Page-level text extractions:
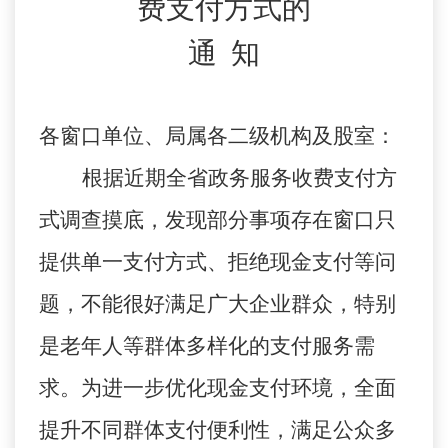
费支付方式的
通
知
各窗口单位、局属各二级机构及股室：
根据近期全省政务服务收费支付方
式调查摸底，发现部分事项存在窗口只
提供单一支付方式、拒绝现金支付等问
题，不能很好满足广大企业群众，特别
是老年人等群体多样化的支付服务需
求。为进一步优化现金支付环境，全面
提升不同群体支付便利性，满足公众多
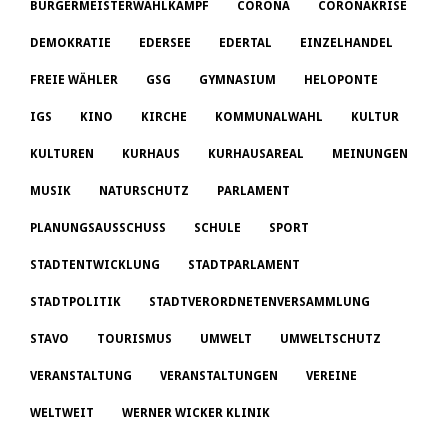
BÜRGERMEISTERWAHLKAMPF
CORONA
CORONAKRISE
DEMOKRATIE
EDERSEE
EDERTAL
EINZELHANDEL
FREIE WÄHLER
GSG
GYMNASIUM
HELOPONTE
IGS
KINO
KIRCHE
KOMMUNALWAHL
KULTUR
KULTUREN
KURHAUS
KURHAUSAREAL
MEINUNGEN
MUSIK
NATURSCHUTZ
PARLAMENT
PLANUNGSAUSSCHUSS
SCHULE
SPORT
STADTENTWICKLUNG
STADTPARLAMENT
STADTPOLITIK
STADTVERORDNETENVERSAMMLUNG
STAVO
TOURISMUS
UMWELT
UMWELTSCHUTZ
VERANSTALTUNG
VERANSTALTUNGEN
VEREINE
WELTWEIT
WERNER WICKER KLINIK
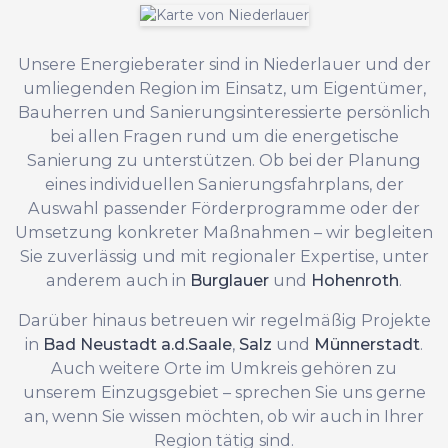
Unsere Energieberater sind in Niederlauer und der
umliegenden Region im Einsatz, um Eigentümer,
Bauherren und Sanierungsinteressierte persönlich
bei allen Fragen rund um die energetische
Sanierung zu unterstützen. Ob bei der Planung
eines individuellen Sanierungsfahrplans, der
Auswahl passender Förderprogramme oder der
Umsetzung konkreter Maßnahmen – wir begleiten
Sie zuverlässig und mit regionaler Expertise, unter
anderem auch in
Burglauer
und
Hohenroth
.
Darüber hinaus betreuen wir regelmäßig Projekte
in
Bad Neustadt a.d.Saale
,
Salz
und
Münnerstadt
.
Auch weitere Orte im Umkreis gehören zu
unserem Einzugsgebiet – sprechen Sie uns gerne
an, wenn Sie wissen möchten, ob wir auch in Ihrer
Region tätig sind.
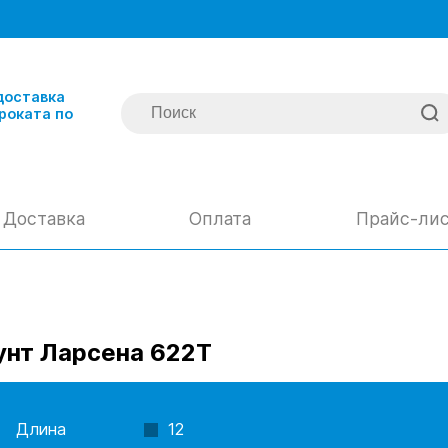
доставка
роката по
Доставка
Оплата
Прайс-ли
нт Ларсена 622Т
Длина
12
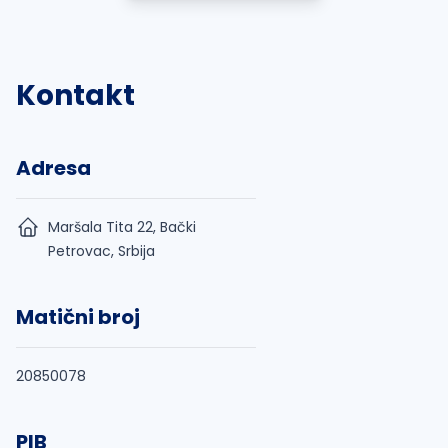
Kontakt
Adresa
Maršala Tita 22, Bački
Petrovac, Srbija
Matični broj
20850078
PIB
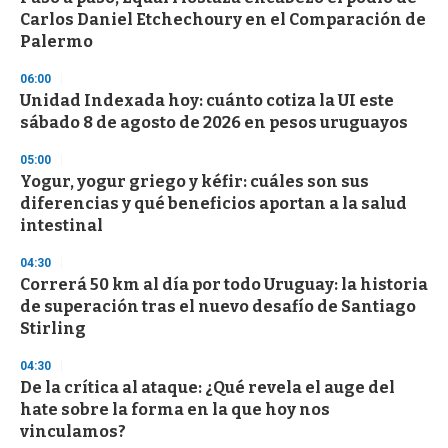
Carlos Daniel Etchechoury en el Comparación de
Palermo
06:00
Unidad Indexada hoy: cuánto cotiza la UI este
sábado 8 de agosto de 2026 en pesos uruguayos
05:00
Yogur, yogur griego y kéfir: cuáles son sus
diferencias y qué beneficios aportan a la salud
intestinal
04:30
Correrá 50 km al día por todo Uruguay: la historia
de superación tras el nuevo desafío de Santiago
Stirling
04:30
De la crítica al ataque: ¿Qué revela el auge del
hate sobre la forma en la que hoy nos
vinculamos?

* * *

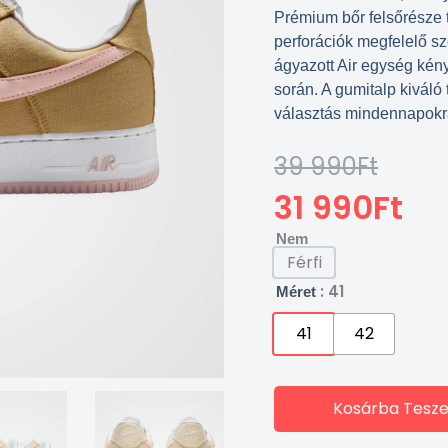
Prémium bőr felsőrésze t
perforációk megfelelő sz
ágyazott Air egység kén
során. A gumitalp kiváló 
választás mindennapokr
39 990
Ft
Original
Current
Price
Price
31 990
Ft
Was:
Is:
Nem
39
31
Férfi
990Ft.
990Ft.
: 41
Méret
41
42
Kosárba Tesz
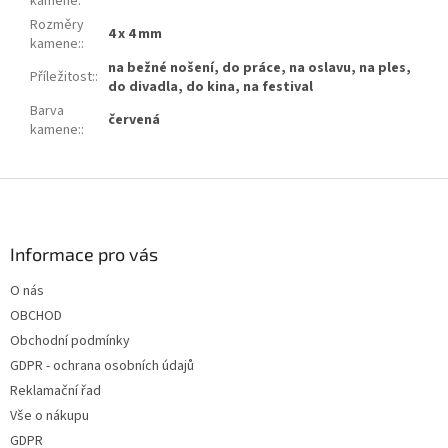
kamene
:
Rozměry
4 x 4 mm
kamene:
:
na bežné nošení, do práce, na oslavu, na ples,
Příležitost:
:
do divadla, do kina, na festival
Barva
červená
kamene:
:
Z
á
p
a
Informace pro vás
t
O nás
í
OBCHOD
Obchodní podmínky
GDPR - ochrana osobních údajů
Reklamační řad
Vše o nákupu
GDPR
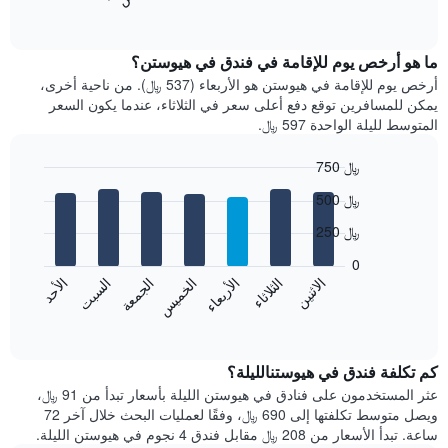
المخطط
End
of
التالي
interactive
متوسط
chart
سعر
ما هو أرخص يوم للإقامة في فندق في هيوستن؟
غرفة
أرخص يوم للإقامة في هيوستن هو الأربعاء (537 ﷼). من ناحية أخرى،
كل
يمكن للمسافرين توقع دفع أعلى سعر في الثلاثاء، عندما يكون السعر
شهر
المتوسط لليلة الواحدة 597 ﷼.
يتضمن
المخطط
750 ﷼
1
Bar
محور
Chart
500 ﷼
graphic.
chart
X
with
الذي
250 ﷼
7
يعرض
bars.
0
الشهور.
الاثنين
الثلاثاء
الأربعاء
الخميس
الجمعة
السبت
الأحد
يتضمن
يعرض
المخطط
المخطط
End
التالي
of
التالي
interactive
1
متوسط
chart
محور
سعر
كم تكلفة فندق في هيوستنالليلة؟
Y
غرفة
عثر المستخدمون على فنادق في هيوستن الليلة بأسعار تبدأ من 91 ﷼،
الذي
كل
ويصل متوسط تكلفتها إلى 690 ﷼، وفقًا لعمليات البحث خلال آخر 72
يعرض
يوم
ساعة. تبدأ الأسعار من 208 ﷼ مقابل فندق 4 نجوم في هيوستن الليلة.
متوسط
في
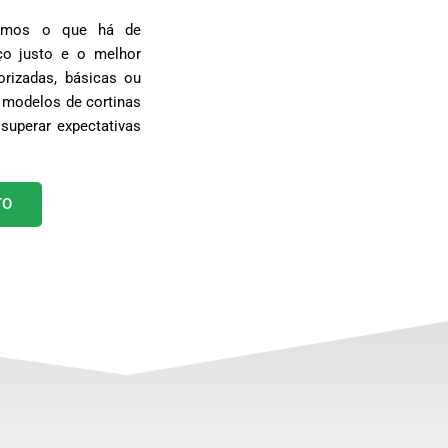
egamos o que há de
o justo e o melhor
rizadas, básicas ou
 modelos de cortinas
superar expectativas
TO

• _ASSIGNED TASK_
Each line above that contains "فندق" must be copied out.

• _RESPONSE AREA_
ما هو أرخص يوم للإقامة في فندق في هيوستن؟
كم تكلفة فندق في هيوستنالليلة؟
ساعة. تبدأ الأسعار من 208 ﷼ مقابل فندق 4 نجوم في هيوستن الليلة.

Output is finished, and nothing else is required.